Good Morning!
- A majority of workers at the General Services Administration, which maintains and preserves public artworks, were put on sudden leave pending terminations.
- An anonymous donor has gifted the Museum of Contemporary Art Chicago $10 million to support the performing arts.
- The Indian sculptor and multidisciplinary artist Himmat Shah has died.
The Headlines
PUBLIC ARTWORKS IN LIMBO. The Trump administration has fired most workers in the General Services Administration’s fine arts and preservation units, putting the fate of over 26,000 public artworks in jeopardy, reports The Washington Post . Workers at these federal units that care for the paintings and sculptures dating back to the 1850s told reporters that five regional offices were closed down last week, and that over half of the division’s three dozen or so staff members were put on sudden leave pending their terminations. They said the layoffs could spell trouble for the preservation of art located in federal buildings, including Alexander Calder’s Flamingo (1974) at the John C. Kluczynski Federal Building in Chicago, and Michael Lantz’s Man Controlling Trade (1942) at Washington D.C.’s Federal Trade Commission building. In a March 3 memo signed by GSA administrator Stephen Ehikian notified workers that the cut units “no longer align” with agency and White House goals to reduce government spending. “It’s just the rug being pulled out,” said one worker in response.
SPOTLIGHT ON PERFORMANCE ART. The Museum of Contemporary Art Chicago (MCA)has received a $10 million anonymous gift towards supporting performance art, reports the Art Newspaper. The money will establish a “Performance Fund endowment” that will finance the medium, and it comes after the MCA hired Moira Brennan as director of performance and public programs. “What this gift enables us to do is to reinvest in who we already are as an institution and to make that relevant in the contemporary moment,” said MCA deputy director and chief of curatorial affairs Joey Orr. “Our intention for the Performance Fund is commissioning live arts events, archiving, collecting, documenting – and what all those things mean for performance.”
The Digest
The Indian sculptor and multidisciplinary artist Himmat Shah has died, aged 92. Shah’s artwork was deeply inspired by archaeological sites in the Bronze Age society that lived in the Indus Valley Civilization. [ArtAsiaPacific]
Archaeologists in Israel have excavated what is believed to be some of the oldest intentional burial grounds in the world, dating to the Middle Paleolithic period, around 100,000 years ago. The remains from the Tinshemet Cave point to a shared culture between Sapiens and Neanderthals. [Haaretz]
As the Centre Pompidou in Paris closed its permanent collection on Monday, visitors talked about what the institution meant to them and said their goodbyes ahead of a five-year renovation that will begin in September.

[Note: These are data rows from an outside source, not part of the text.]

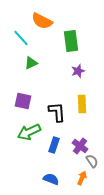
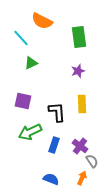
green rectangle: moved 8 px right, 4 px up
green arrow: moved 1 px right
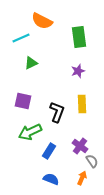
cyan line: rotated 72 degrees counterclockwise
black L-shape: rotated 25 degrees clockwise
blue rectangle: moved 5 px left, 6 px down; rotated 14 degrees clockwise
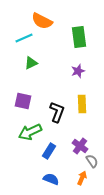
cyan line: moved 3 px right
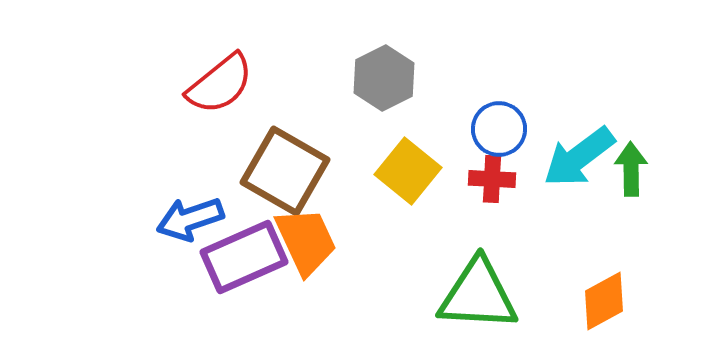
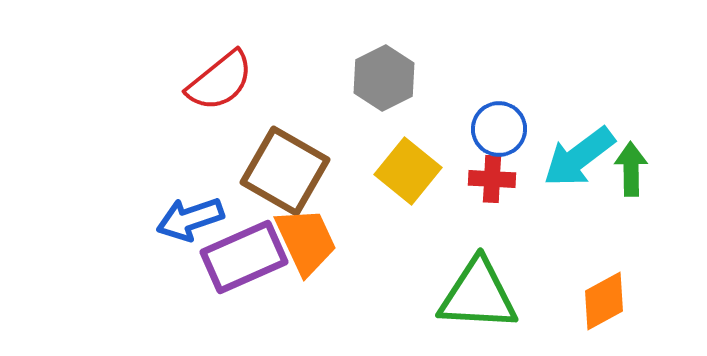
red semicircle: moved 3 px up
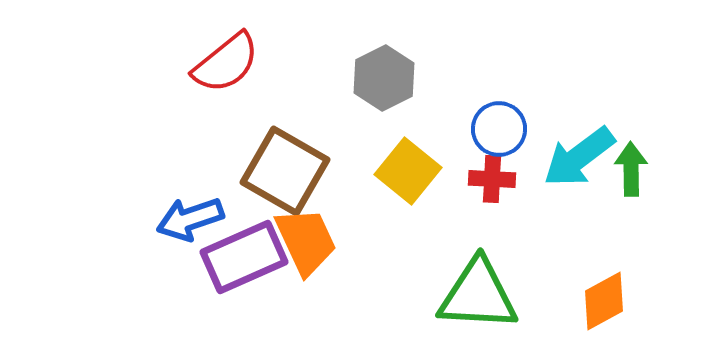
red semicircle: moved 6 px right, 18 px up
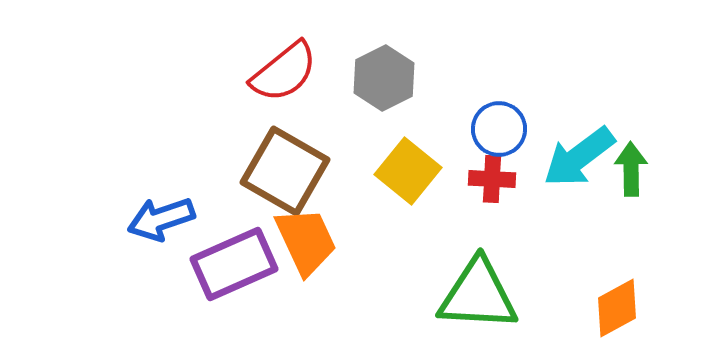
red semicircle: moved 58 px right, 9 px down
blue arrow: moved 29 px left
purple rectangle: moved 10 px left, 7 px down
orange diamond: moved 13 px right, 7 px down
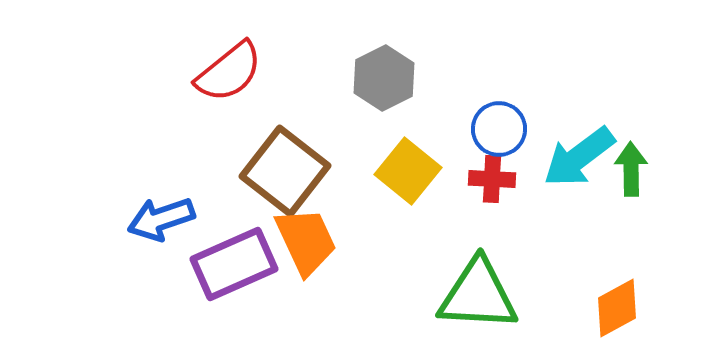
red semicircle: moved 55 px left
brown square: rotated 8 degrees clockwise
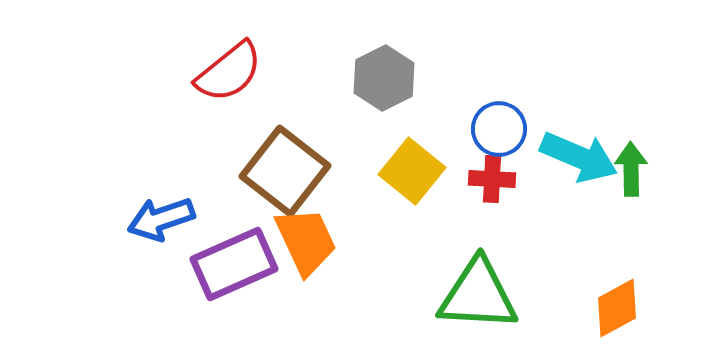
cyan arrow: rotated 120 degrees counterclockwise
yellow square: moved 4 px right
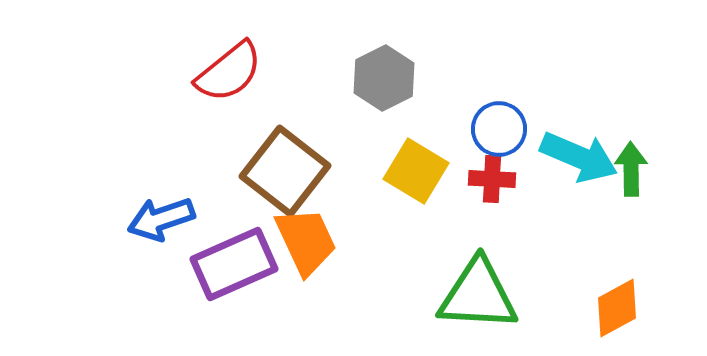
yellow square: moved 4 px right; rotated 8 degrees counterclockwise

The modern and contemporary art museum will loan its artworks to institutions around France and abroad while it is closed. [ARTnews]
The balloon art by DJ Morrow, 29, is something to behold, and nothing like what one might find at a birthday party. The Houston-based artist is passionate about balloons, using them as a medium to create uncanny, ephemeral sculptures that express his deepest emotions, and have begun attracting widespread attention online. Works include a recreation of Francis Bacon’s “Study After Velázquez’s Portrait of Pope Innocent X,” where the pope is replaced by Clarence Thomas, and he has exhibited at the Jung Center in Houston. [ The New York Times]
The jury of this year’s ANDAM Fashion Awards will have a “French touch” and include guest jurors who work across the disciplines in art and fashion, such as art dealer Emmanuel Perrotin. [WWD]
The Kicker
WHERE AN ARTIST BEGINS. In time for the opening of his retrospective at the Seattle Art Museum today, Chinese dissident artist Ai Weiwei spoke to T: The New York Times Style Magazine about his life and art. He goes far back, sharing memories of his childhood spent exiled with his father, Ai Qing , a renowned poet, and living together in an underground home he calls “the black hole.” He remembers his first artwork, as well as early art projects that he is “shy about sharing” in the current Seattle exhibition. “We all have a beginning,” he says. “The beginning is always pretty clumsy and unprepared. But if you keep working, you may reach some unknown.” Nearing 70, he has kept at it. “My work is trying to break the boundary of what is normally called “creative.” I avoid trying to be creative. I try to push myself into normal life and bring the integrity of a normal life into the so-called art world. That makes me very busy. So I should say I’m working all the time, as long as I’m awake.” While discussing the first piece of art he made at the age of 10, which involved trying to build a makeshift oil lamp in his underground, barely-lit home, he also gave an intriguing definition of art: “Finding a good solution for an idea, developing a form and the skill to achieve it—that should be called art.”